-------- Data for analysis --------

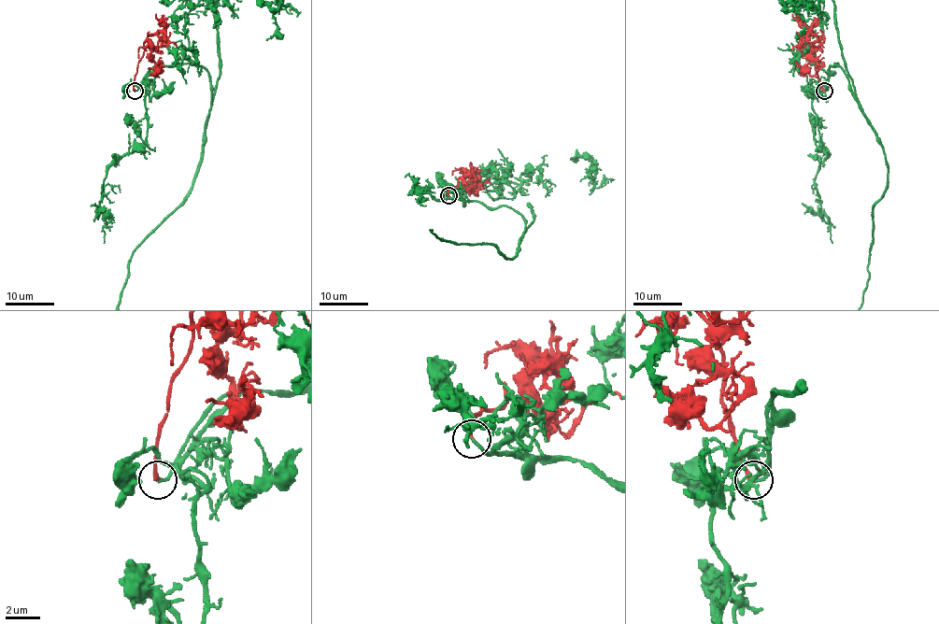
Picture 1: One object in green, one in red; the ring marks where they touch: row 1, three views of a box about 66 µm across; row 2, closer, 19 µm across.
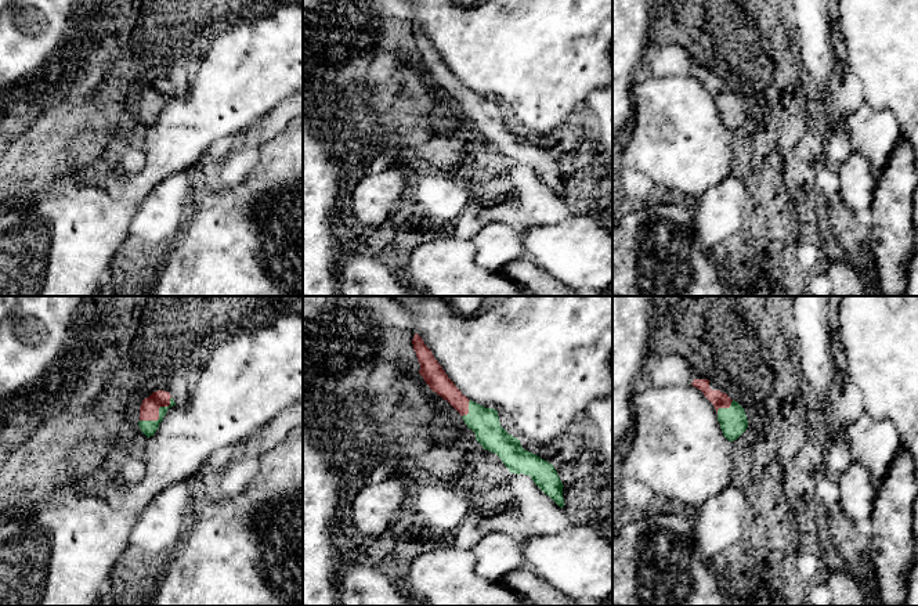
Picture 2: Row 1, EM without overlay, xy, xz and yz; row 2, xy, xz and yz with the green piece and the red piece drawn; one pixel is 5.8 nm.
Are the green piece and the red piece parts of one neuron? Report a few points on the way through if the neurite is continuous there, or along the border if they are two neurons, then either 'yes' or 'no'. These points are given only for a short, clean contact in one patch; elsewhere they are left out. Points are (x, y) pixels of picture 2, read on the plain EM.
way xy (148, 118), (159, 104), (150, 98); yes

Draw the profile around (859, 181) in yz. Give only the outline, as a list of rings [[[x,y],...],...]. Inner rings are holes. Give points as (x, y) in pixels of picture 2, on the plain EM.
[[[852,151],[838,169],[841,176],[839,196],[853,212],[872,206],[878,177],[871,160],[861,152]]]

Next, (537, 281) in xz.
[[[524,259],[503,266],[500,274],[527,289],[531,296],[578,296],[574,288]]]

--------

**Exercise brief:** Without including any picture, restate every entry above exactly.

**Answer box:**
Picture 1: One object in green, one in red; the ring marks where they touch: row 1, three views of a box about 66 µm across; row 2, closer, 19 µm across.
Picture 2: Row 1, EM without overlay, xy, xz and yz; row 2, xy, xz and yz with the green piece and the red piece drawn; one pixel is 5.8 nm.
Are the green piece and the red piece parts of one neuron? Report a few points on the way through if the neurite is continuous there, or along the border if they are two neurons, then either 'yes' or 'no'. These points are given only for a short, clean contact in one patch; elsewhere they are left out. Points are (x, y) pixels of picture 2, read on the plain EM.
way xy (148, 118), (159, 104), (150, 98); yes

Draw the profile around (859, 181) in yz. Give only the outline, as a list of rings [[[x,y],...],...]. Inner rings are holes. Give points as (x, y) in pixels of picture 2, on the plain EM.
[[[852,151],[838,169],[841,176],[839,196],[853,212],[872,206],[878,177],[871,160],[861,152]]]

Next, (537, 281) in xz.
[[[524,259],[503,266],[500,274],[527,289],[531,296],[578,296],[574,288]]]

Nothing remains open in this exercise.